Perris elected officials, administrators and department managers took time out from their regular duties to speak to student at Lakeside Middle School, encouraging them to pursue college degrees while answering questions about their job responsibilities.
City Councilman Mark Yarbrough, City Manager Richard Belmudez, Housing Manager Sabrina Chavez and Rene Avila, Perris Fire
Marshal and Assistant Director of Development Services, spoke to 22 seventh and eighth-graders as part of the school’s career day.
The event also featured law officers, military personnel, firefighters, nurses, photographers and lifeguards speaking about their duties and responsibilities.
“Believe it or not, we were once as young as you and sat in those seats,” Yarbrough told the students in Amy Rodriguez’s classroom. “My advice to you is to get involved in your community, stay in school and never be afraid to ask for help.”
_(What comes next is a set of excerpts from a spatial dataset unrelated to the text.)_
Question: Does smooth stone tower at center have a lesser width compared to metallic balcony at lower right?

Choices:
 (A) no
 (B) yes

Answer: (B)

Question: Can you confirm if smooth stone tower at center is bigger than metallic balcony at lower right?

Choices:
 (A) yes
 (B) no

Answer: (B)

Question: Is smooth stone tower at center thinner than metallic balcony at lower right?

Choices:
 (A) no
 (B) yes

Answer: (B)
City Manager Richard Belmudez explains his duties and responsibilities to a class at Lakeside Middle School: “Stay in school so one day you can take the torch from us.”.
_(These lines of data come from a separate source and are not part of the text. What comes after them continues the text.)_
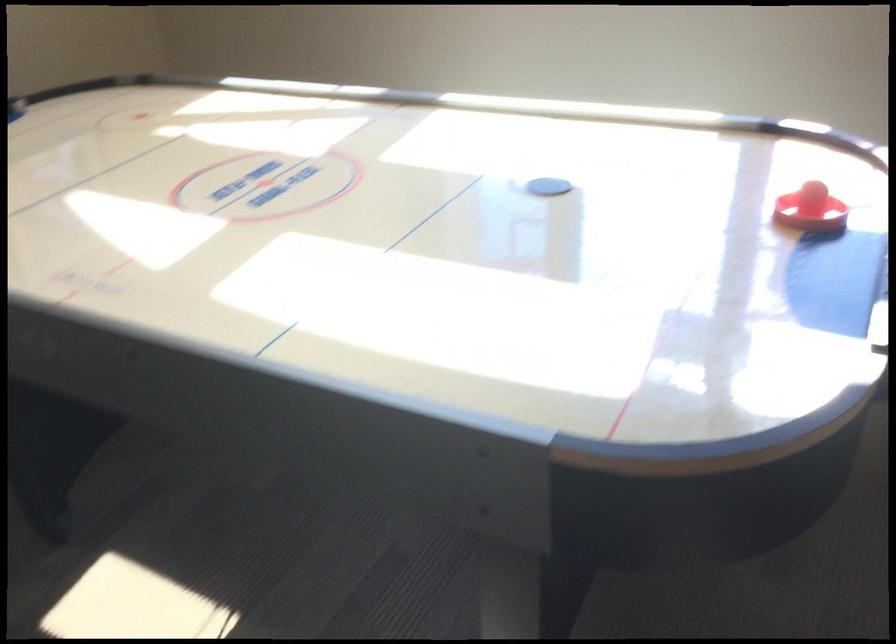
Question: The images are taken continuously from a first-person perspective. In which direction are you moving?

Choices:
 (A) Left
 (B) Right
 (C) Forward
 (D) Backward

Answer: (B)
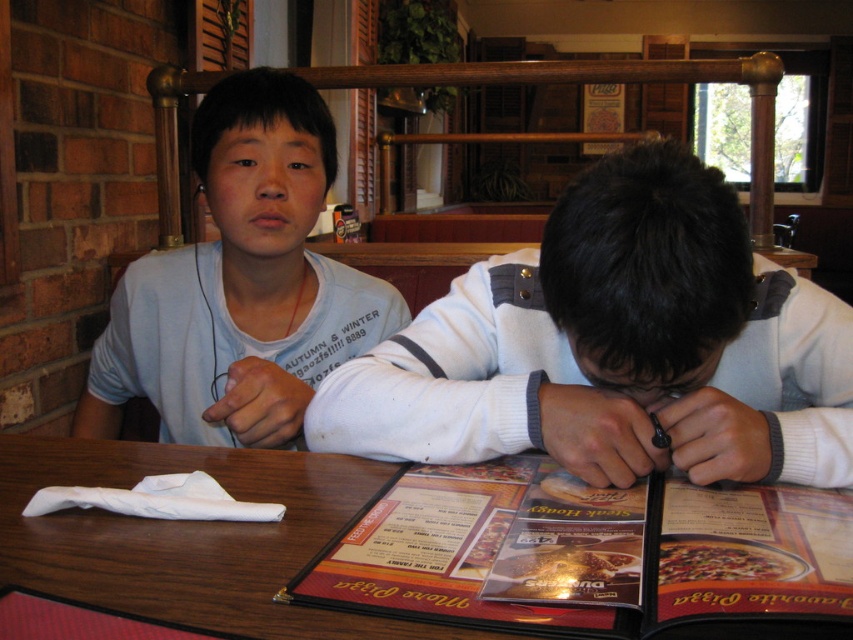
Is the position of matte plastic menu at center more distant than that of white cotton shirt at upper left?

That is False.

Who is higher up, matte plastic menu at center or white cotton shirt at upper left?

white cotton shirt at upper left is above.

Is point (790, 593) less distant than point (173, 307)?

Yes, it is.

Locate an element on the screen. matte plastic menu at center is located at coordinates (587, 552).

Is point (656, 326) positioned in front of point (352, 282)?

Yes, it is.

Does white knit sweater at center have a larger size compared to white cotton shirt at upper left?

No.

Is point (669, 266) positioned after point (170, 266)?

No, (669, 266) is in front of (170, 266).

Locate an element on the screen. The width and height of the screenshot is (853, 640). white knit sweater at center is located at coordinates (x=614, y=346).

Which of these two, white knit sweater at center or matte plastic menu at center, stands taller?

white knit sweater at center is taller.

Which is in front, point (810, 406) or point (682, 580)?

Positioned in front is point (682, 580).

Where is `white knit sweater at center`? white knit sweater at center is located at coordinates (614, 346).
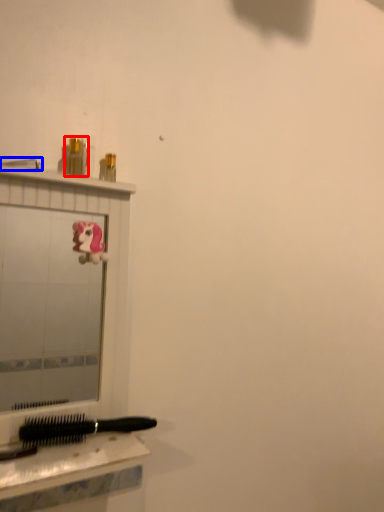
Question: Which object is closer to the camera taking this photo, toiletry (highlighted by a red box) or shower (highlighted by a blue box)?

Choices:
 (A) toiletry
 (B) shower

Answer: (B)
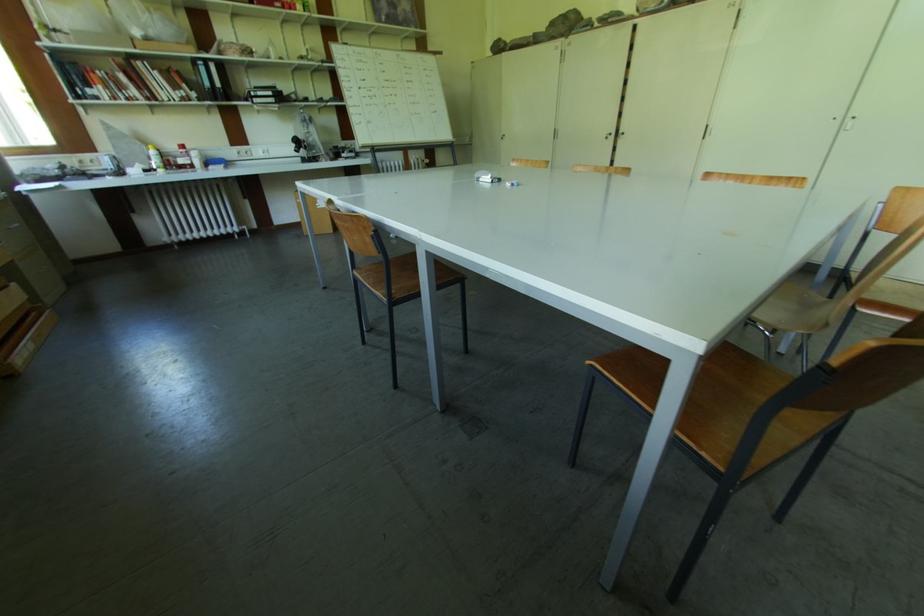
Yarbrough graduated from Perris High School and owns two businesses—an auto repair shop and towing company—in addition to his work on the City Council. He said his day jobs give him the chance to work on vehicles, which has been a lifelong passion. He also builds race cars and supports racing at the Perris Auto Speedway, where he is a long-time sponsor.
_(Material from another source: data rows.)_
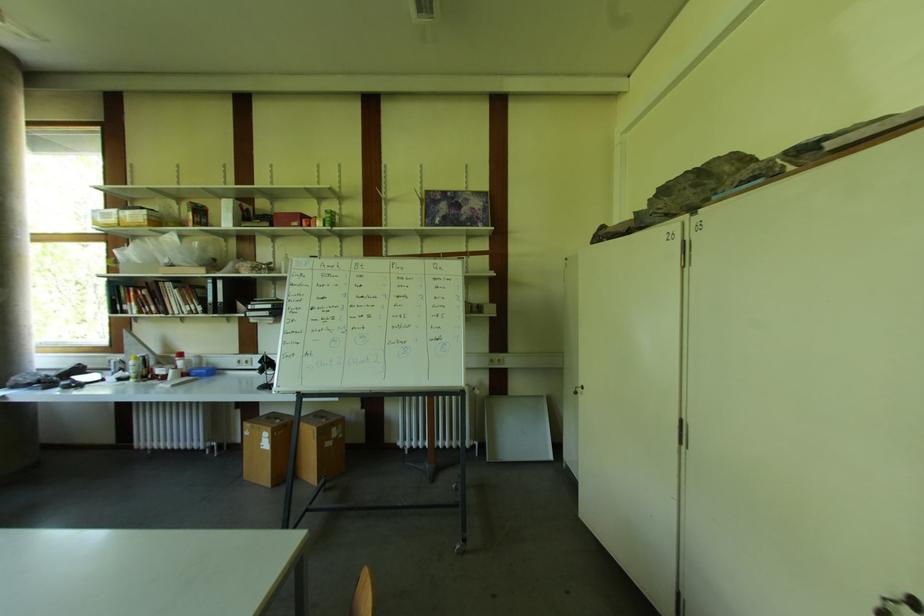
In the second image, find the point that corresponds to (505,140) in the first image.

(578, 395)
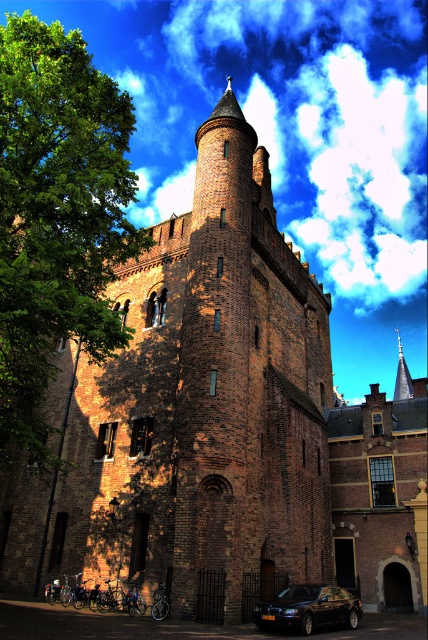
Who is taller, green leafy tree at left or shiny black car at lower center?

green leafy tree at left

Is green leafy tree at left wider than shiny black car at lower center?

Yes, green leafy tree at left is wider than shiny black car at lower center.

I want to click on green leafy tree at left, so click(56, 218).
His job on the City Council dais provides another motivation.
“It gives me the opportunity to give back to the Perris community,” he said.
Belmudez said his job as City Manager requires him to serve as a conduit between the policy vision of the City Council and the staff members charged with making that vision a reality.
He said part of that vision is to undertake quality planning projects
and provide for adequate police and fire protection.
Belmudez said the City already has scored several planning coups in recent years—the renovation of its City Hall campus, the opening this year of the Big League Dreams sports complex and the projected 2013 ribbon cutting of a new aquatics center/water park.
“We are really excited about having this project come to Perris,” he said, referring to the aquatics center. “This is your City, you should really participate in all that it has to offer. Stay in school so one day you can take the torch from us.”
Chavez said her responsibilities include working with builders to ensure smart, sophisticated and aesthetically pleasing designs. Among the elements she considers: traffic conditions, appropriate landscaping, building design and signage.
“You would not want a Starbucks with a pink sign!” said Chavez, who joined the City about eight years ago after earning a degree from USC.
Avila told the class his work involves some of the more subtle aspects of home and business construction, elements like building foundations, smoke detectors, sprinkler systems and windows large enough to allow people to escape during a fire or other emergency.
Like the other City staffers, Avila urged the students to think beyond high school. Get a college degree, he said.
“You’ll have more earning power, more opportunities,” he said.